I click the phone off before he can finish his question. I know exactly what he was going to ask, and there’s no way I can say yes.

Slipping the phone into my pocket, I get out of the car and climb the creaking staircase up to the loft.

Girls like me can’t date. Imagine, sitting down to a nice dinner and catching a whiff of rotten meat. It’s not like I could say, Excuse me. Have to go take care of the Nemean lion that’s prowling the streets. Be back in a jiff.

My phone rings again and I ignore it. The situation isn’t going to change. Girls like me have to be alone.

I toss my ringing phone onto the couch and head to the fridge. Maybe some dinner will help clear my mind. I yank open the freezer door. It’s stocked with a month’s supply of frozen dinners.

I grab a turkey-and-stuffing box, tear it open, and pop it into the microwave. While the microwave whirrs and my dinner spins hypnotically in circles, I can’t help feeling more alone than I’ve ever felt. Not only because Ursula, my one and only true friend in this world, is being held prisoner. Not only because I’ve discovered I have two long-lost sisters, one of whom is safe at home with her loving family and the other who wants nothing to do with me. Not only because I can never, in any conceivable universe, let Nick or any other ordinary human boy close enough to discover the true me. Not only because I’m not even sure who the true me is anymore.

No, I feel completely and utterly alone because, for the first time since the day I realized my adoptive parents were abusive trash and I was better off on the streets than with them, I don’t want to be alone. For the first time, I want to let people in. I didn’t want to hang up on Nick, I had to. Because, for the first time, I wanted to say yes.

And I can’t imagine anything more dangerous. For me or for him.

The microwave beeps, and the jarring sound pulls me from self-pity into the real world. It’s like I have an instantaneous moment of absolute clarity.

“I know how to find Sthenno,” I blurt out to the empty kitchen.

Without another thought for my dinner, I grab my phone, jacket, and keys and dash back to Moira at full speed. My best chance of finding Ursula’s sister is the same person who told me I was destined for greater things than what Phil and Barb had planned.

The oracle.


The storefront looks exactly as I remember. Plain, non-descript, with dark velvet curtains that might have been red at one time blocking any view inside. Hanging in the door is a small wooden sign that reads FORTUNES TOLD, with a line of ancient-looking letters below: μαντεοn.

At twelve I thought they were magical symbols. Now I recognize the text as ancient Greek: ORACLE.

Just as before, the place looks deserted from the outside. A thick layer of grime covers the windows, no light shines through even the tiniest crack in the curtains or door, and there is no sign indicating whether the place is open or even when it might be. But I know, in the same unnatural way I knew four years ago, that she’s inside.

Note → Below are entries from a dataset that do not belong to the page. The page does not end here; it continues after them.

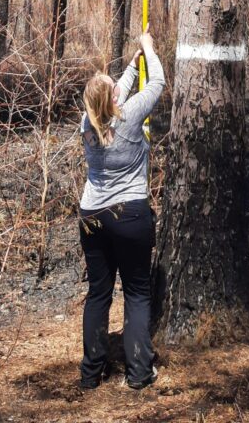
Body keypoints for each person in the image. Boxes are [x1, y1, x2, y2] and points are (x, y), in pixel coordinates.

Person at [78, 29, 165, 390]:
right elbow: (158, 82)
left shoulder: (88, 123)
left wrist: (131, 66)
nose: (116, 86)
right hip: (129, 214)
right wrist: (147, 47)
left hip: (92, 216)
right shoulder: (128, 118)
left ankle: (90, 374)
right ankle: (139, 374)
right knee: (136, 292)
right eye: (112, 83)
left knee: (99, 292)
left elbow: (114, 98)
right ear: (111, 97)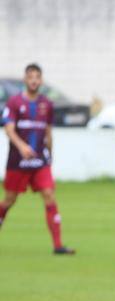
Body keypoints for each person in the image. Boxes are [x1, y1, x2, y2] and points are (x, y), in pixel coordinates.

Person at [0, 63, 75, 254]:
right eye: (30, 77)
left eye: (37, 77)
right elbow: (9, 129)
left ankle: (58, 246)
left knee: (49, 195)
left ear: (41, 80)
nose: (34, 80)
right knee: (9, 200)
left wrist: (51, 157)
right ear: (25, 80)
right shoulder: (14, 103)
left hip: (40, 161)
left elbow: (48, 133)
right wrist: (22, 146)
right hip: (18, 161)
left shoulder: (47, 105)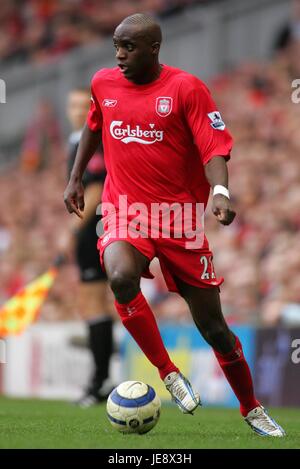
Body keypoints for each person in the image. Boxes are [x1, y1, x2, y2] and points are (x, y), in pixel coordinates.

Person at [64, 14, 285, 436]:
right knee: (121, 277)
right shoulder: (104, 83)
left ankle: (251, 407)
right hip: (123, 209)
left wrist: (220, 192)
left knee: (215, 329)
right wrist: (75, 177)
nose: (119, 55)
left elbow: (213, 147)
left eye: (128, 47)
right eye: (116, 45)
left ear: (154, 49)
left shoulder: (186, 89)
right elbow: (94, 126)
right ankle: (168, 372)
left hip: (179, 220)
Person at [60, 87, 114, 407]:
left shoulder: (92, 140)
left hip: (95, 226)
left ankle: (100, 381)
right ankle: (101, 379)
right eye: (73, 104)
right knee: (93, 302)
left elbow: (94, 188)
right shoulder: (74, 140)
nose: (78, 110)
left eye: (85, 105)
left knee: (95, 302)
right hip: (89, 228)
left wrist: (72, 229)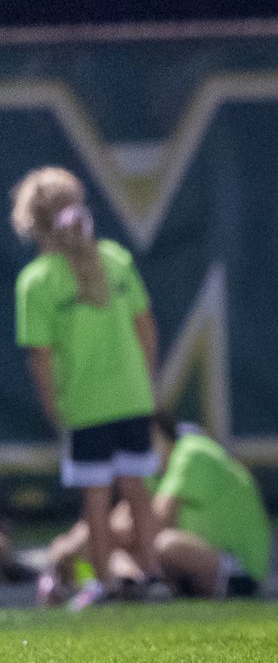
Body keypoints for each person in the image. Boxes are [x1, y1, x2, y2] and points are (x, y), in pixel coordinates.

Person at [11, 166, 164, 610]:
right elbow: (146, 327)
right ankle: (152, 574)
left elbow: (40, 358)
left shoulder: (35, 281)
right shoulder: (115, 257)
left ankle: (106, 584)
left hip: (84, 406)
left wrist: (52, 406)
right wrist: (145, 381)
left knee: (96, 499)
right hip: (133, 397)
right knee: (137, 488)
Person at [37, 411, 270, 602]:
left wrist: (80, 543)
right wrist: (74, 541)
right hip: (196, 565)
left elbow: (150, 525)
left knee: (162, 543)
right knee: (119, 551)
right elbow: (121, 521)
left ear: (155, 431)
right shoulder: (150, 473)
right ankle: (129, 586)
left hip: (240, 571)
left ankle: (130, 585)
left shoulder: (193, 453)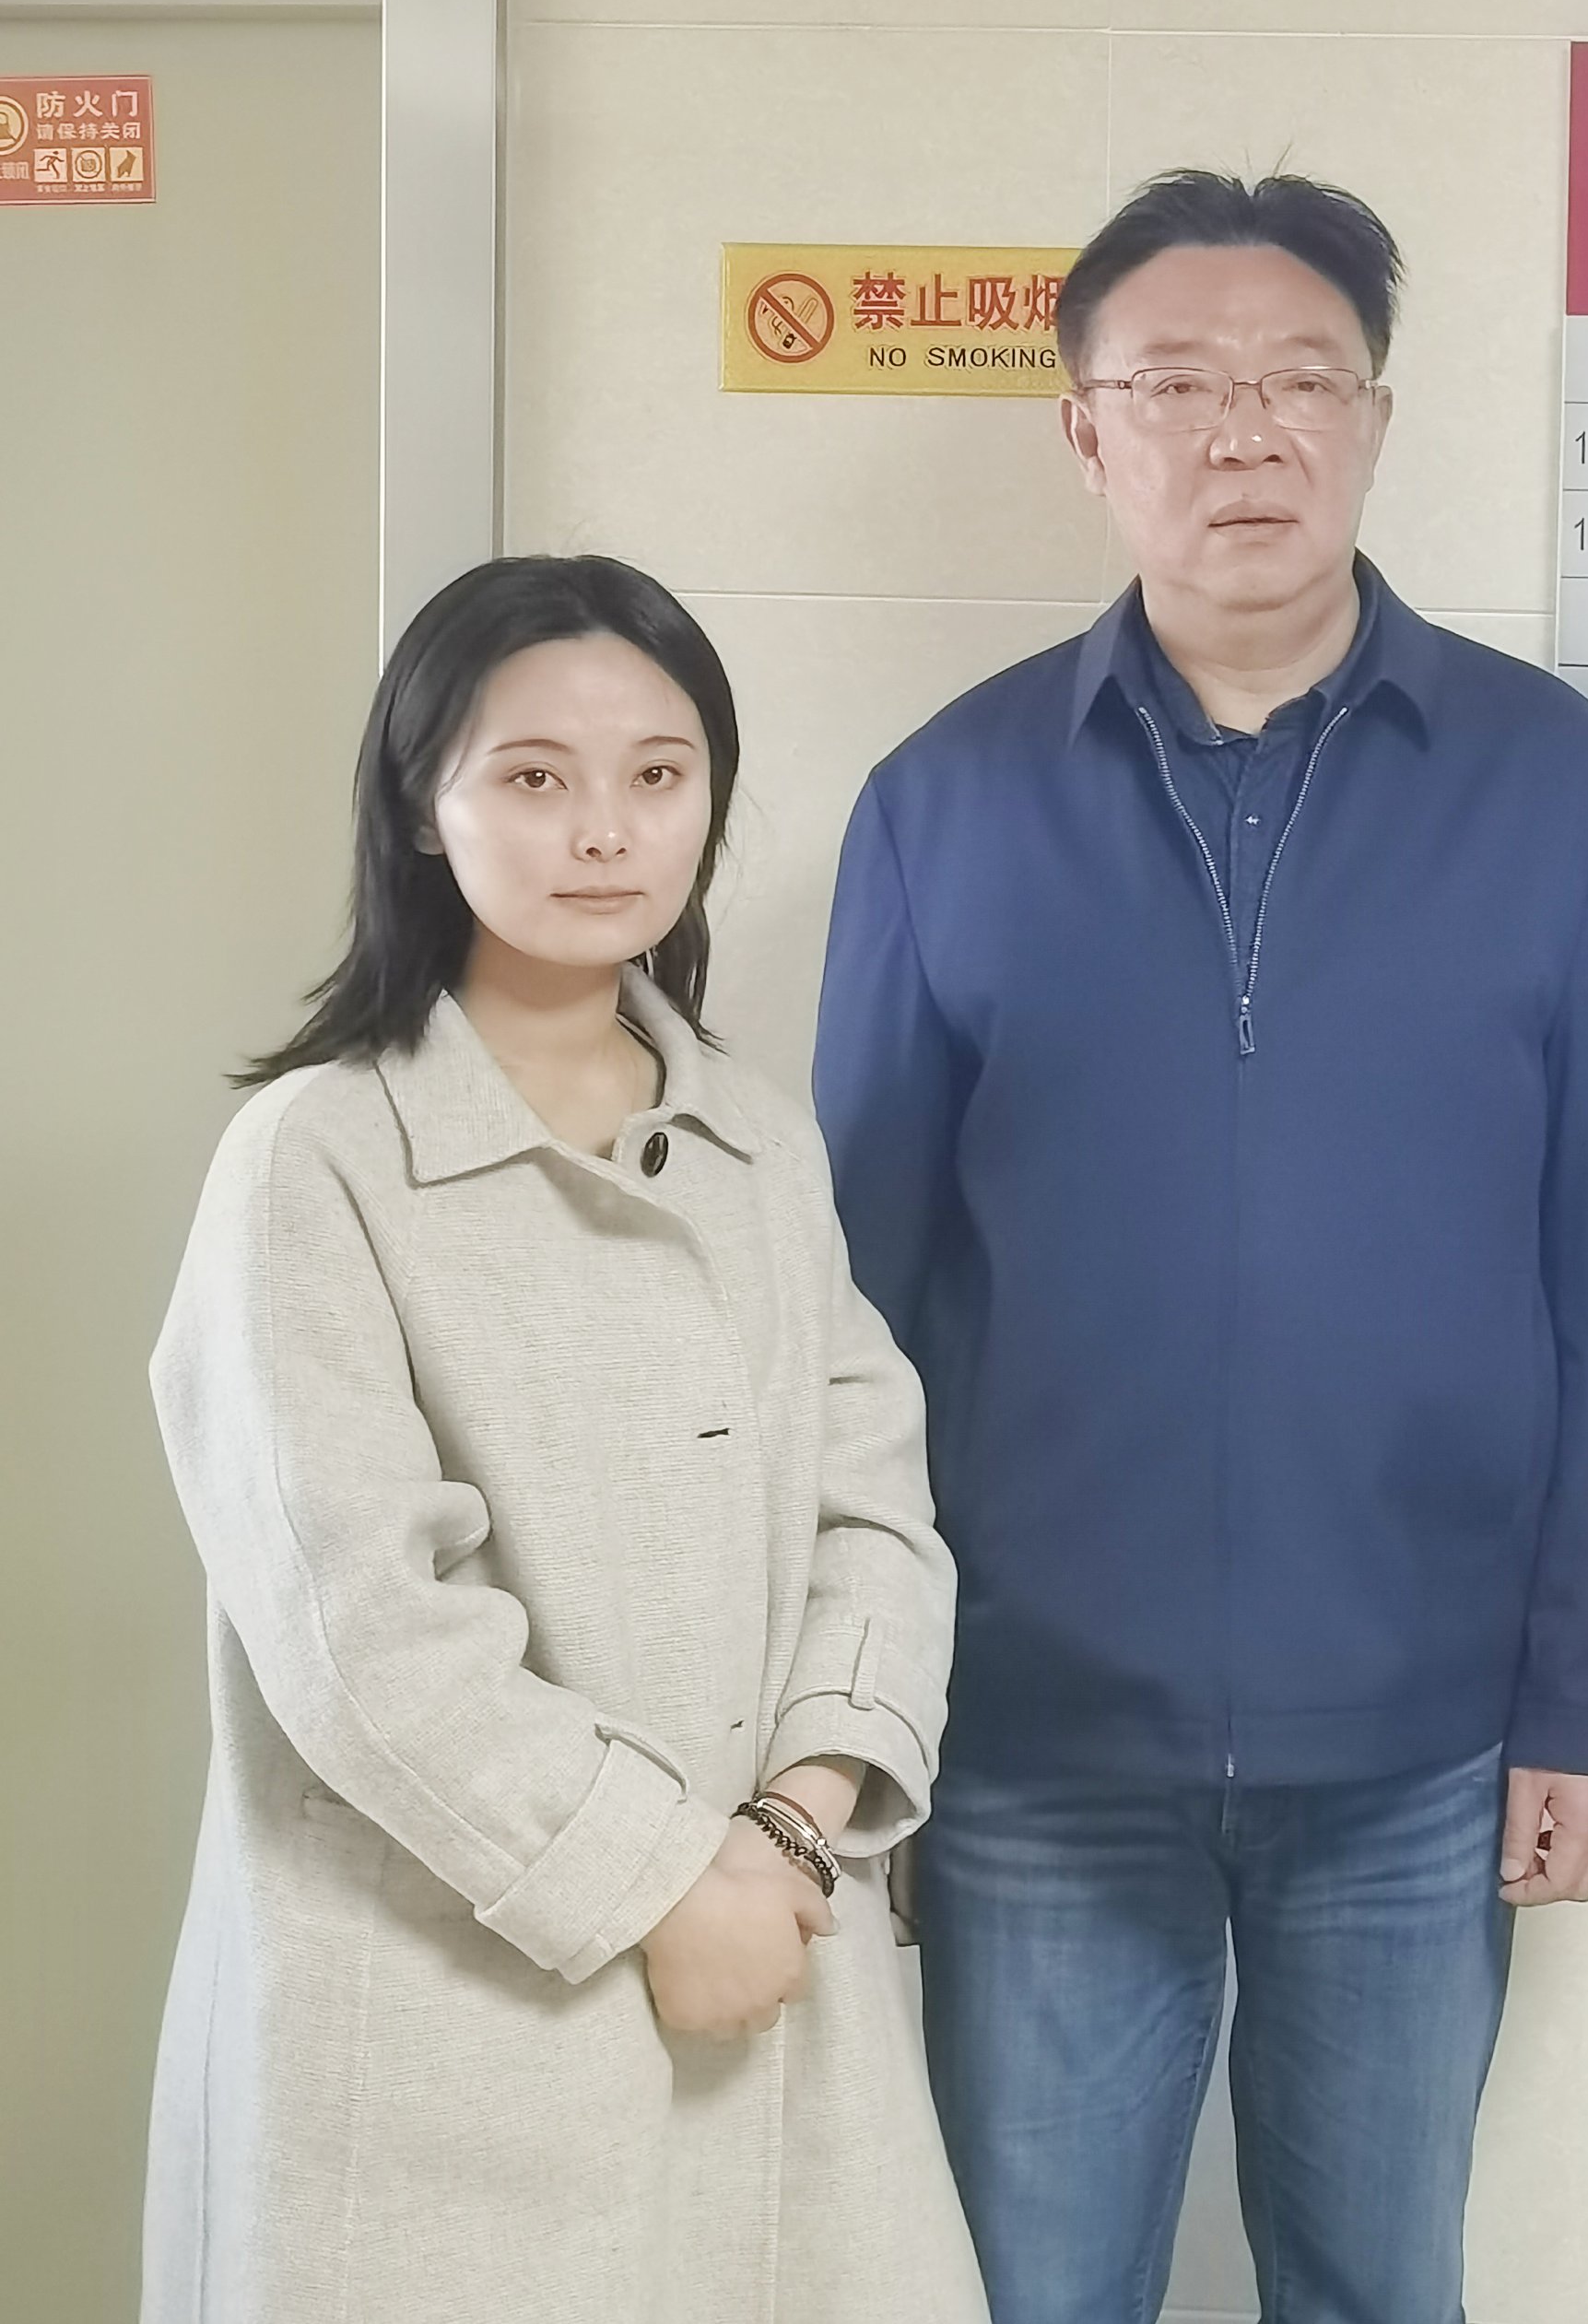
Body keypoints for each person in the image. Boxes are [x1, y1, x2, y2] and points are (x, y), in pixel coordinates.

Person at [815, 169, 1588, 2324]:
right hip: (1031, 1741)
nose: (1245, 434)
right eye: (1178, 386)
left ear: (1375, 421)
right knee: (1031, 2294)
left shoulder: (1555, 787)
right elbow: (853, 1313)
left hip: (1421, 1737)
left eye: (1302, 380)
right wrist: (863, 1711)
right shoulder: (943, 801)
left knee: (1380, 2286)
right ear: (1084, 433)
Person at [141, 554, 981, 2324]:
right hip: (441, 2021)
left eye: (659, 774)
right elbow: (359, 1630)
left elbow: (877, 1515)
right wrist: (662, 1883)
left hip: (771, 1966)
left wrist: (791, 1832)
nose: (605, 829)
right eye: (533, 776)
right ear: (420, 806)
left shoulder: (761, 1145)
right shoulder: (316, 1160)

I walk up to the door, grab the tarnished brass knob, and twist. The door glides open like it floats on air. Except for the streetlight streaming in the now-open door, the space inside is dark as night.

“You came back,” a gravelly voice says from the void. “I knew you would.”

She steps into the beam of light, looking the same as before. Long black robes swirling around her tiny frame. Long black hair falling down her back in thick waves. Long beaked nose protruding out from a haggard and wrinkled face. She looks like an evil witch from a child’s fairy tale.